(Page layout parsing data)
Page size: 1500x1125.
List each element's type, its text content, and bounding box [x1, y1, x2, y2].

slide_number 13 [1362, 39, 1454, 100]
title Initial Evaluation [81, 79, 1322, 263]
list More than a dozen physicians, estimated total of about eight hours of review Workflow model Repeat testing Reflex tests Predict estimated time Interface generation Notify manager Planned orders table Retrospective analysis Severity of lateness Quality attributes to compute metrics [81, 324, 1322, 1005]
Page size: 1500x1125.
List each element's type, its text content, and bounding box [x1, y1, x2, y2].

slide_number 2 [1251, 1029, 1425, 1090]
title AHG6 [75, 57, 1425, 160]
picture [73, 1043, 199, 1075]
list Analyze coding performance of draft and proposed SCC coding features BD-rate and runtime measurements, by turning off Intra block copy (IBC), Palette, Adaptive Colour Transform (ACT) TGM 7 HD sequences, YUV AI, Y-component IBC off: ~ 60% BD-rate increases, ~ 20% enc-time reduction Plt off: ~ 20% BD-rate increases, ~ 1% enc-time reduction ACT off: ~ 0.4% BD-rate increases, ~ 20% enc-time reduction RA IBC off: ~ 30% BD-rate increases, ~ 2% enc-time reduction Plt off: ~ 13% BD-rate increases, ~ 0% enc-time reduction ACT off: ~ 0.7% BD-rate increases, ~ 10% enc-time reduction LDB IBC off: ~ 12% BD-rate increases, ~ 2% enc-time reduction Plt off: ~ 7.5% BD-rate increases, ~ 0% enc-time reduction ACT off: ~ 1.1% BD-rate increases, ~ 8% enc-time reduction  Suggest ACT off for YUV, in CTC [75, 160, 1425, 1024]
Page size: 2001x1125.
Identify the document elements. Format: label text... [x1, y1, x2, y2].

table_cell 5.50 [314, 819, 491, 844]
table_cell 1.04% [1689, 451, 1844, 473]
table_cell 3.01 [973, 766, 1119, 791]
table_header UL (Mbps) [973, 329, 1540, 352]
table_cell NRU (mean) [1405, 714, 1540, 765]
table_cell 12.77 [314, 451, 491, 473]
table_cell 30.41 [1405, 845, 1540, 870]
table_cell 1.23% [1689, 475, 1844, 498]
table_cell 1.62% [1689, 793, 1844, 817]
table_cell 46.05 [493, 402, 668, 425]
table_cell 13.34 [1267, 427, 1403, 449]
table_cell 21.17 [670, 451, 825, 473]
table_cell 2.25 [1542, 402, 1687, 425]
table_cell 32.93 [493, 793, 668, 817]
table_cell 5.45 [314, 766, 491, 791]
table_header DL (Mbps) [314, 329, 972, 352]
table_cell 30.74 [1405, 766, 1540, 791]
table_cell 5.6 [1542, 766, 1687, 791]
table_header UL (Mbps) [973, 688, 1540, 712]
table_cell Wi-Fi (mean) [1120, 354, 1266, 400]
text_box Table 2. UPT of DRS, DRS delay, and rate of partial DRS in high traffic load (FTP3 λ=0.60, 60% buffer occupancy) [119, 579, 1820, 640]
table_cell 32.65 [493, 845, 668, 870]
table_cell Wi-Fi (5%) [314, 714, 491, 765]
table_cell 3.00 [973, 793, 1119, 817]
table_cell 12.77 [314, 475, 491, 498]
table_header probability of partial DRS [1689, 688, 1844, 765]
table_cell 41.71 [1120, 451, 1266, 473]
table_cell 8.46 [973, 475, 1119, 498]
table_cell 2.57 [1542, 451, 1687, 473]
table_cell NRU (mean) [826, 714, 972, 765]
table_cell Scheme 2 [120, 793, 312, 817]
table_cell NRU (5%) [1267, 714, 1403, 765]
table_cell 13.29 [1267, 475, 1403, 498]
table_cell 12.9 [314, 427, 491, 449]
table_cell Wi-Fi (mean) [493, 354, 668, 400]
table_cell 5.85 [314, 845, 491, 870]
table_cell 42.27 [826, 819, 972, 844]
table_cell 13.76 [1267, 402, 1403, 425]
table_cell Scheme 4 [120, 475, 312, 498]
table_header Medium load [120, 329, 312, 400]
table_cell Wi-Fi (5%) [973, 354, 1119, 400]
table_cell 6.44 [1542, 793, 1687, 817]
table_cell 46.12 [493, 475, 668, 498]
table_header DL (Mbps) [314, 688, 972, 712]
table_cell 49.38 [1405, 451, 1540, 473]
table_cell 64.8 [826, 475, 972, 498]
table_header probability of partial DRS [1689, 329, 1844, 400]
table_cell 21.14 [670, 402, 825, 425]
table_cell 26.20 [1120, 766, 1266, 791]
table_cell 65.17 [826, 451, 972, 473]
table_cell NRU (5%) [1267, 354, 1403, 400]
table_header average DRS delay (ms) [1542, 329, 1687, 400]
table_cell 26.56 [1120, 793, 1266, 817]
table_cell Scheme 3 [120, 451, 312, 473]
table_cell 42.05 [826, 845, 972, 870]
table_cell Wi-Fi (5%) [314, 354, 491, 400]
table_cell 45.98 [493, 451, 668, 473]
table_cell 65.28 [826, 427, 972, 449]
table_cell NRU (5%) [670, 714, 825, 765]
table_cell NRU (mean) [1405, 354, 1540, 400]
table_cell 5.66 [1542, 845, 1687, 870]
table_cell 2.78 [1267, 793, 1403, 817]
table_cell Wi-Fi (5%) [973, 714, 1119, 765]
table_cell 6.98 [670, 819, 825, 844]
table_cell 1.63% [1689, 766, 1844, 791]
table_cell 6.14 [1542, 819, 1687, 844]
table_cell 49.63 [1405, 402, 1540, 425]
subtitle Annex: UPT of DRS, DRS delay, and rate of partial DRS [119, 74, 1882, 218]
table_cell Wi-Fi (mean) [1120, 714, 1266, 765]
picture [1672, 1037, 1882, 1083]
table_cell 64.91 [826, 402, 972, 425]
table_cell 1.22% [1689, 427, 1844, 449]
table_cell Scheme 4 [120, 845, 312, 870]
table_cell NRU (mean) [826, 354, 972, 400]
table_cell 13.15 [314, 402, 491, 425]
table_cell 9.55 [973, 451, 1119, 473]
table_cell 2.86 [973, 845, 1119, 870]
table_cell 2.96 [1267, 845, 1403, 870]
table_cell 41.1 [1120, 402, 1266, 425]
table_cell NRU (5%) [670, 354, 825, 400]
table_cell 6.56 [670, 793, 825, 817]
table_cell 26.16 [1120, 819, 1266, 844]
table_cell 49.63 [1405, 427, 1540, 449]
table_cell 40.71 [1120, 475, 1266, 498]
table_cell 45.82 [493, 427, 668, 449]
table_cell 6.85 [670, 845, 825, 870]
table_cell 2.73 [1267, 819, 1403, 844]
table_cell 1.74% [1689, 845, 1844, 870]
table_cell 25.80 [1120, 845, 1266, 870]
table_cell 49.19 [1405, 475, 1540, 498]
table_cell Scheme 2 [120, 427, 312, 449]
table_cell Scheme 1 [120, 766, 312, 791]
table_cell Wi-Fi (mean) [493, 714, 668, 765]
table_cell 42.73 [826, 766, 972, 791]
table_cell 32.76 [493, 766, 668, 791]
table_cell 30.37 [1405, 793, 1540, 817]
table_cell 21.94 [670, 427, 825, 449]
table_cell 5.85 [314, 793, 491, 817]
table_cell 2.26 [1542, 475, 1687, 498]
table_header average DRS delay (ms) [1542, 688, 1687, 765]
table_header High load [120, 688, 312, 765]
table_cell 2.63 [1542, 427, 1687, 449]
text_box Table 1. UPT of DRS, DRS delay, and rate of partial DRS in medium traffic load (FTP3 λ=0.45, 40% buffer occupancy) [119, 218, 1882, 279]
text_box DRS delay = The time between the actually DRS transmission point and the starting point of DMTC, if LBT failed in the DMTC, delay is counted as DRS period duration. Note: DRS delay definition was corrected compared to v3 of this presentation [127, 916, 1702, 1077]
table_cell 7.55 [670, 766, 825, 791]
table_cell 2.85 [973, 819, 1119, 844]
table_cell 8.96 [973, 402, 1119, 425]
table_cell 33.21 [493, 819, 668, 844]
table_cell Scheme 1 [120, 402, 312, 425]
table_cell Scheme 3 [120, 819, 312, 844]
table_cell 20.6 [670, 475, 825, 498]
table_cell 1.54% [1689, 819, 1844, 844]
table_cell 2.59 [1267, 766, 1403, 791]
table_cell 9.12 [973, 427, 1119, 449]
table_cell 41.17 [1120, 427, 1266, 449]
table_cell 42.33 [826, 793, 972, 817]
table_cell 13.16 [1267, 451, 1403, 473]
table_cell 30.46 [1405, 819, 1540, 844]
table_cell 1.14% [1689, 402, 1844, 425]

Assignment
Check each line of the records for "Mbps" and copy the ones that contain it.

Answer for this exercise
table_header UL (Mbps) [973, 329, 1540, 352]
table_header DL (Mbps) [314, 329, 972, 352]
table_header UL (Mbps) [973, 688, 1540, 712]
table_header DL (Mbps) [314, 688, 972, 712]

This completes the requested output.